### What you have to do
In the year-end reflection, what was finally installed in the little house around the writer's fiftieth birthday?

### Source text
------------------------------

\"How

How can you wrap 2013 up in a ribbon. Remember a year of loss and joy.

A year of sorrow, a year of pain, but some joy too

\"How

How can you wrap 2013 up in a ribbon. Remember a year of loss and joy.

How do I begin to put the stuff of the past twelve months in a box and tie it up in a big red bow? Just begin. Pluck out a memory and wrap it up. Move on to the next. Handle with care. It’s the perfect day for it, New Year‘s Eve, a day designated for wrapping things up, for reminiscing and resolving; for Auld Lang Syne and kissing strangers; for holding on and letting go. For loose ends. For fireworks.

There was more to 2013 than its last forty-six days; there was a time when we were three instead of two. Like lightning bugs, the memories flash. Ken tapping his feet at a Fleetwood Mac concert this May, marveling at the genius of Lindsey Buckingham, wondering what Lindsey must be on and if he could get his hands on some of it. My fiftieth birthday and the wood floors I’d wanted for two decades in this little house finally installed. Expense be damned, I wanted it to feel like a California beach-house underfoot. Art supplies for Sophie’s summer college class. Binge-watching Breaking Bad in late summer. The three of us watching on my computer screen, an animated film in which a frail yet fervent 83-year old Maurice Sendak gives his final interview, each of us in tears when Sendak tells the interviewer,

Almost certainly I’ll go before you go,so I won’t have to miss you . . . Live your life. Live your life. Live your life.

Ken squeezed my hand at that part. I can almost feel it. I wonder did he feel that Mr. Sendak was speaking for him too? Now tears. But wait. Another memory and a smile. He with a wink, “Are you ready for Tony and the boys?” every night at 8PM when HBO re-aired the entire series of The Sopranos.

------------------------------

People or hands pictured with joints
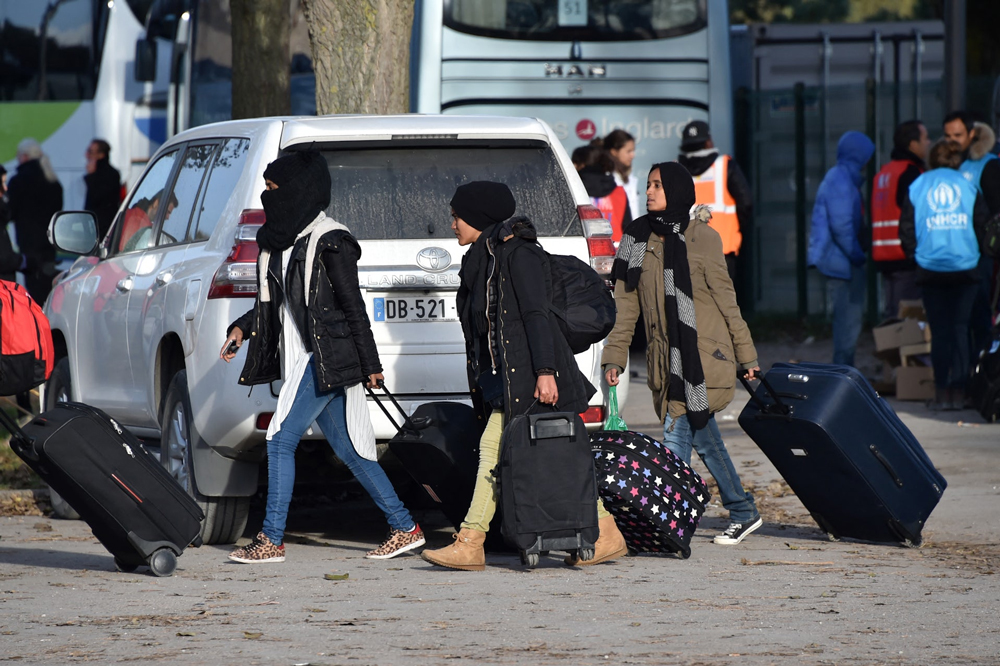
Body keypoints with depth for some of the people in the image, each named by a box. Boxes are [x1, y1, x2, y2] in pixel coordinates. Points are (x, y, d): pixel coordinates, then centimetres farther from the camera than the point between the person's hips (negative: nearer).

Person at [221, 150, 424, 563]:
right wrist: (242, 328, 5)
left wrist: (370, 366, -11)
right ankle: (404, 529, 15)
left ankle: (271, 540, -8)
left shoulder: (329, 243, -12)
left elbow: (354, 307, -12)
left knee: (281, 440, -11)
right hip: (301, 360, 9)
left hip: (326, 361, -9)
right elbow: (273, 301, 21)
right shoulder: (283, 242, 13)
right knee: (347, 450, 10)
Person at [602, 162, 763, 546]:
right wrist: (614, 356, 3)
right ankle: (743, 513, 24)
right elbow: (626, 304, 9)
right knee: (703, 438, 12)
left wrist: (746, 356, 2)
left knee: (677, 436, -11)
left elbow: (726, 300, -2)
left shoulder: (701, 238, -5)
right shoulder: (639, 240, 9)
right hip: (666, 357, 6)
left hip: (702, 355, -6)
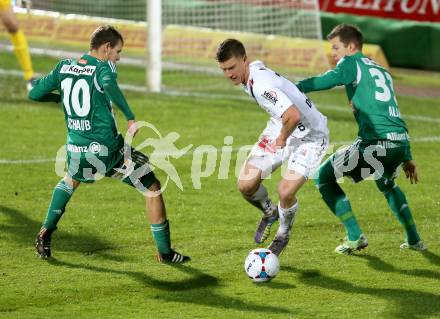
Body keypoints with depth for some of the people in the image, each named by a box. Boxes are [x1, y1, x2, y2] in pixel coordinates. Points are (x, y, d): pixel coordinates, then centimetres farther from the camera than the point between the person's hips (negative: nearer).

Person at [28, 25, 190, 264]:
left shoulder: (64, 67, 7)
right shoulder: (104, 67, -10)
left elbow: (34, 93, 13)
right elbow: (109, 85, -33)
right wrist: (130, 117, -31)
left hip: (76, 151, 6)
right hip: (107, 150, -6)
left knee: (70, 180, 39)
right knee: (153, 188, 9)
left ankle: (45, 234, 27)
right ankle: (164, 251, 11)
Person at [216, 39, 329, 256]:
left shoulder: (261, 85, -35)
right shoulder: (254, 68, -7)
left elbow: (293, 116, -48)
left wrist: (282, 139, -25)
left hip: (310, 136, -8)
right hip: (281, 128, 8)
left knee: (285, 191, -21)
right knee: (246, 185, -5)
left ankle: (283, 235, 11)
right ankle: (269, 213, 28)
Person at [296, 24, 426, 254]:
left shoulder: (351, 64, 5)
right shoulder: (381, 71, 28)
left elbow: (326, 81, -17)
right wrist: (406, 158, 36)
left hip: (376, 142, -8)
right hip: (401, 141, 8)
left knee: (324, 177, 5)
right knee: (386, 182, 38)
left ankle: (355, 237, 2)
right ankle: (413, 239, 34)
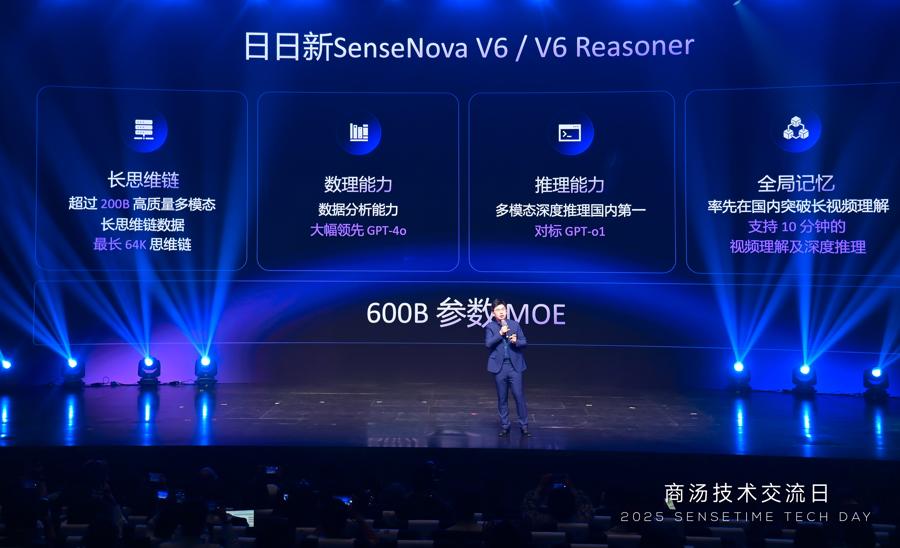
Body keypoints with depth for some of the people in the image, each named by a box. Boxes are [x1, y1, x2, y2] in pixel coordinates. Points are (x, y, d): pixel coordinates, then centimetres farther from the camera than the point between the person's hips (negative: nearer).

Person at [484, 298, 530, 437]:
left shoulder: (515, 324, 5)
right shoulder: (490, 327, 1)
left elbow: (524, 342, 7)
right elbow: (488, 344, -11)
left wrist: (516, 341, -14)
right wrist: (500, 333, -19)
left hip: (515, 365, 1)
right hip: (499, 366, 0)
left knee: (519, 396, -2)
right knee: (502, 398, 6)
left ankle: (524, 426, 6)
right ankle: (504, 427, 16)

------------------------------

### Response to this task
Wood floors